Tres siglos, tres estéticas

Antón de Santiago

CULTURA

06 nov 2017 . Actualizado a las 05:00 h.

Volvió Dima Slobodeniouk al podio de la Orquesta Sinfónica de Galicia (OSG) para ofrecernos tres siglos de música, tres estéticas: clasicismo, romanticismo y objetivismo. Le acompañaba la violinista letona Baiba Skride (1981).

De Joseph Haydn (1732-1809) Sinfonía 94 en sol mayor, llamada «la sorpresa», estrenada en Londres en 1791. El bienhumorado Haydn se sentía juguetón y, sin salirse de los cánones clásicos, pretendía epatar a los londinenses y hacer ilusionismo y bromas con fortissimi y golpes de timbal inusuales. Lectura pulcra de Slobodeniouk y la OSG.

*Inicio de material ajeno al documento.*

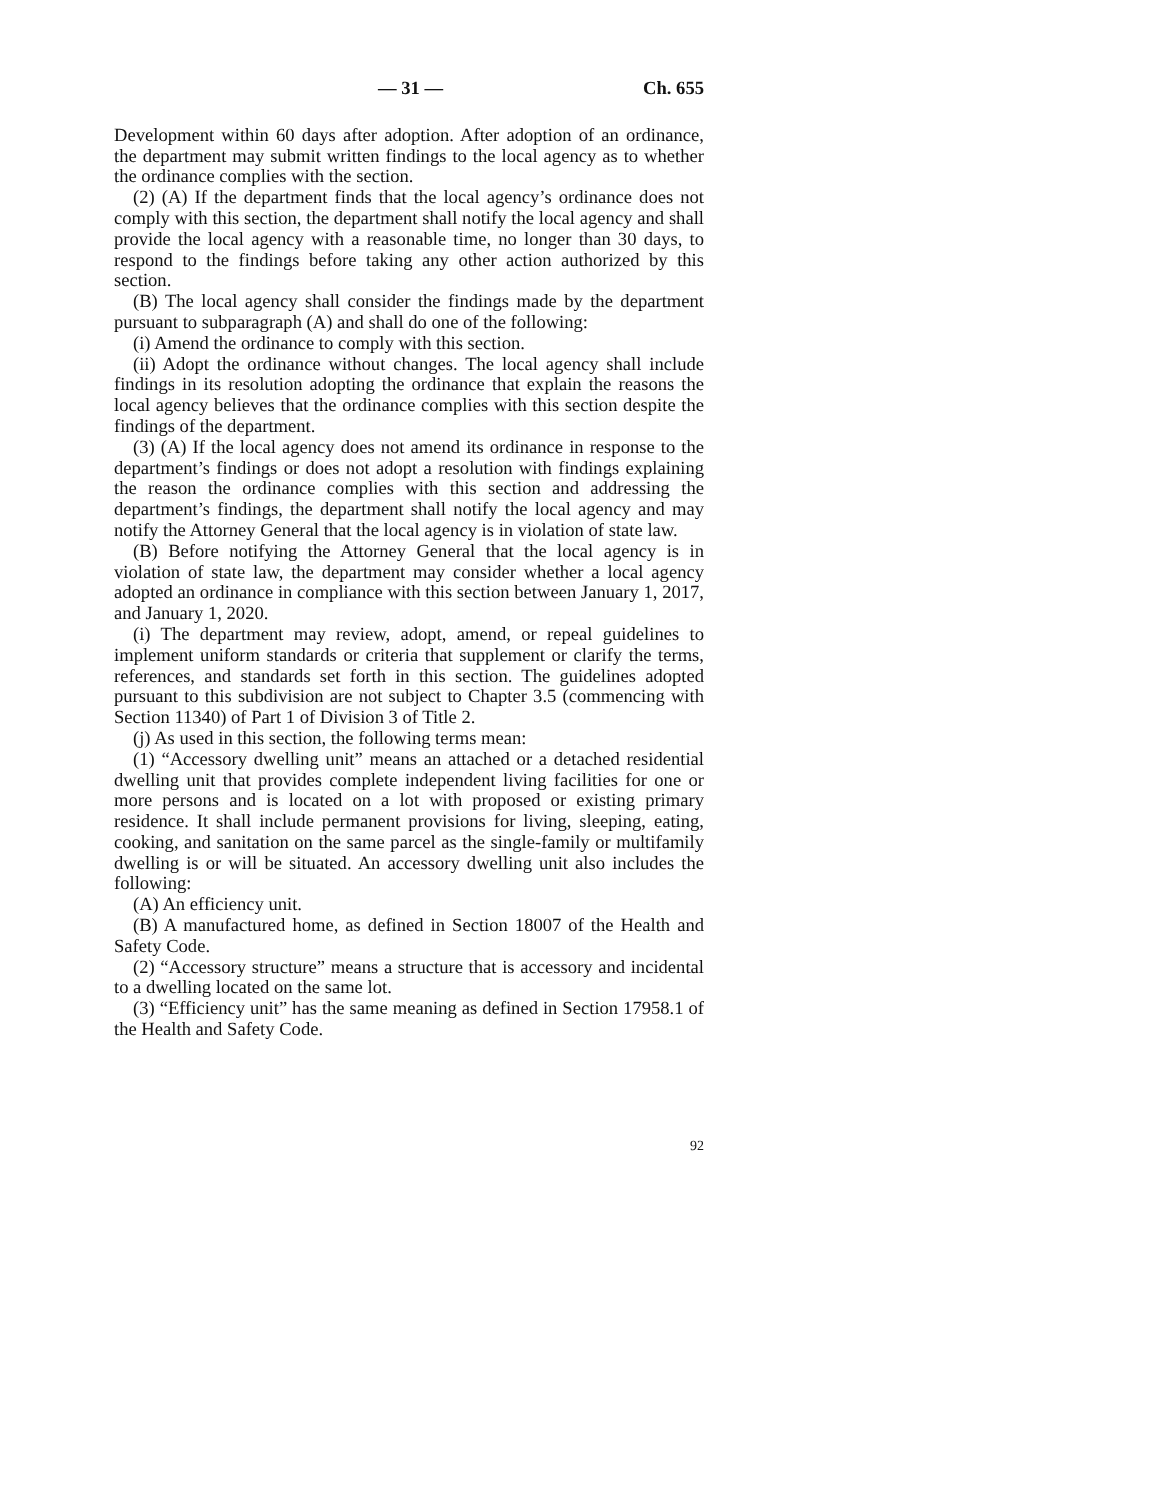— 31 — Ch. 655
Development within 60 days after adoption. After adoption of an ordinance, the department may submit written findings to the local agency as to whether the ordinance complies with the section.
(2) (A) If the department finds that the local agency’s ordinance does not comply with this section, the department shall notify the local agency and shall provide the local agency with a reasonable time, no longer than 30 days, to respond to the findings before taking any other action authorized by this section.
(B) The local agency shall consider the findings made by the department pursuant to subparagraph (A) and shall do one of the following:
(i) Amend the ordinance to comply with this section.
(ii) Adopt the ordinance without changes. The local agency shall include findings in its resolution adopting the ordinance that explain the reasons the local agency believes that the ordinance complies with this section despite the findings of the department.
(3) (A) If the local agency does not amend its ordinance in response to the department’s findings or does not adopt a resolution with findings explaining the reason the ordinance complies with this section and addressing the department’s findings, the department shall notify the local agency and may notify the Attorney General that the local agency is in violation of state law.
(B) Before notifying the Attorney General that the local agency is in violation of state law, the department may consider whether a local agency adopted an ordinance in compliance with this section between January 1, 2017, and January 1, 2020.
(i) The department may review, adopt, amend, or repeal guidelines to implement uniform standards or criteria that supplement or clarify the terms, references, and standards set forth in this section. The guidelines adopted pursuant to this subdivision are not subject to Chapter 3.5 (commencing with Section 11340) of Part 1 of Division 3 of Title 2.
(j) As used in this section, the following terms mean:
(1) “Accessory dwelling unit” means an attached or a detached residential dwelling unit that provides complete independent living facilities for one or more persons and is located on a lot with proposed or existing primary residence. It shall include permanent provisions for living, sleeping, eating, cooking, and sanitation on the same parcel as the single-family or multifamily dwelling is or will be situated. An accessory dwelling unit also includes the following:
(A) An efficiency unit.
(B) A manufactured home, as defined in Section 18007 of the Health and Safety Code.
(2) “Accessory structure” means a structure that is accessory and incidental to a dwelling located on the same lot.
(3) “Efficiency unit” has the same meaning as defined in Section 17958.1 of the Health and Safety Code.
92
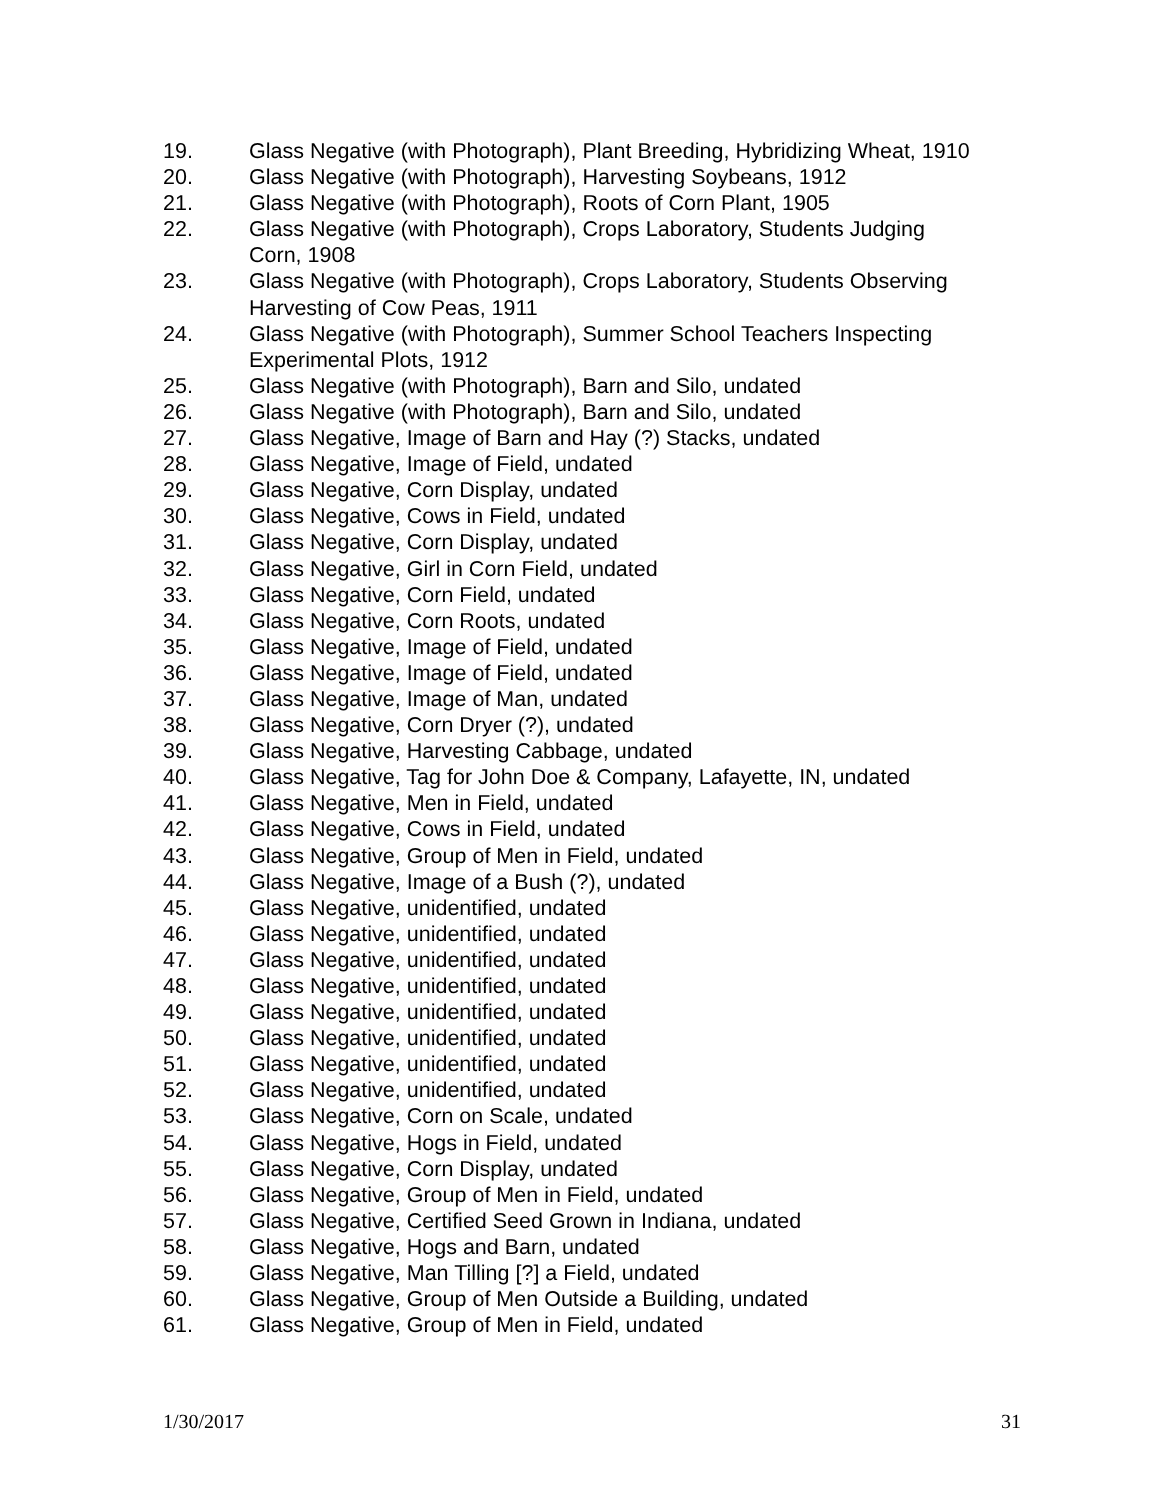19. Glass Negative (with Photograph), Plant Breeding, Hybridizing Wheat, 1910
20. Glass Negative (with Photograph), Harvesting Soybeans, 1912
21. Glass Negative (with Photograph), Roots of Corn Plant, 1905
22. Glass Negative (with Photograph), Crops Laboratory, Students Judging
Corn, 1908
23. Glass Negative (with Photograph), Crops Laboratory, Students Observing
Harvesting of Cow Peas, 1911
24. Glass Negative (with Photograph), Summer School Teachers Inspecting
Experimental Plots, 1912
25. Glass Negative (with Photograph), Barn and Silo, undated
26. Glass Negative (with Photograph), Barn and Silo, undated
27. Glass Negative, Image of Barn and Hay (?) Stacks, undated
28. Glass Negative, Image of Field, undated
29. Glass Negative, Corn Display, undated
30. Glass Negative, Cows in Field, undated
31. Glass Negative, Corn Display, undated
32. Glass Negative, Girl in Corn Field, undated
33. Glass Negative, Corn Field, undated
34. Glass Negative, Corn Roots, undated
35. Glass Negative, Image of Field, undated
36. Glass Negative, Image of Field, undated
37. Glass Negative, Image of Man, undated
38. Glass Negative, Corn Dryer (?), undated
39. Glass Negative, Harvesting Cabbage, undated
40. Glass Negative, Tag for John Doe & Company, Lafayette, IN, undated
41. Glass Negative, Men in Field, undated
42. Glass Negative, Cows in Field, undated
43. Glass Negative, Group of Men in Field, undated
44. Glass Negative, Image of a Bush (?), undated
45. Glass Negative, unidentified, undated
46. Glass Negative, unidentified, undated
47. Glass Negative, unidentified, undated
48. Glass Negative, unidentified, undated
49. Glass Negative, unidentified, undated
50. Glass Negative, unidentified, undated
51. Glass Negative, unidentified, undated
52. Glass Negative, unidentified, undated
53. Glass Negative, Corn on Scale, undated
54. Glass Negative, Hogs in Field, undated
55. Glass Negative, Corn Display, undated
56. Glass Negative, Group of Men in Field, undated
57. Glass Negative, Certified Seed Grown in Indiana, undated
58. Glass Negative, Hogs and Barn, undated
59. Glass Negative, Man Tilling [?] a Field, undated
60. Glass Negative, Group of Men Outside a Building, undated
61. Glass Negative, Group of Men in Field, undated
1/30/2017 31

El Concierto para violín y orquesta, Piotr Ilich Chaikovski (1840-1993) lo creó cuando frisaba los 40 años y acababa de salir de un intento de suicidio a causa de las tribulaciones que le producía su homosexualidad. Es una obra llena de grandes inspiraciones melódicas, en las que quería encontrar consuelo, aunque rezuman dolor y frustración: la canzonetta central y la huida hacia adelante del allegro vivacissimo final. Construcción sinfónica marca de la casa y una exigencia de calidad y virtuosismo ineludible para el solista. Skride hizo una interpretación llena de matices, sensibilidad y energía. La siguieron con entrega orquesta y director. Fue muy aplaudida.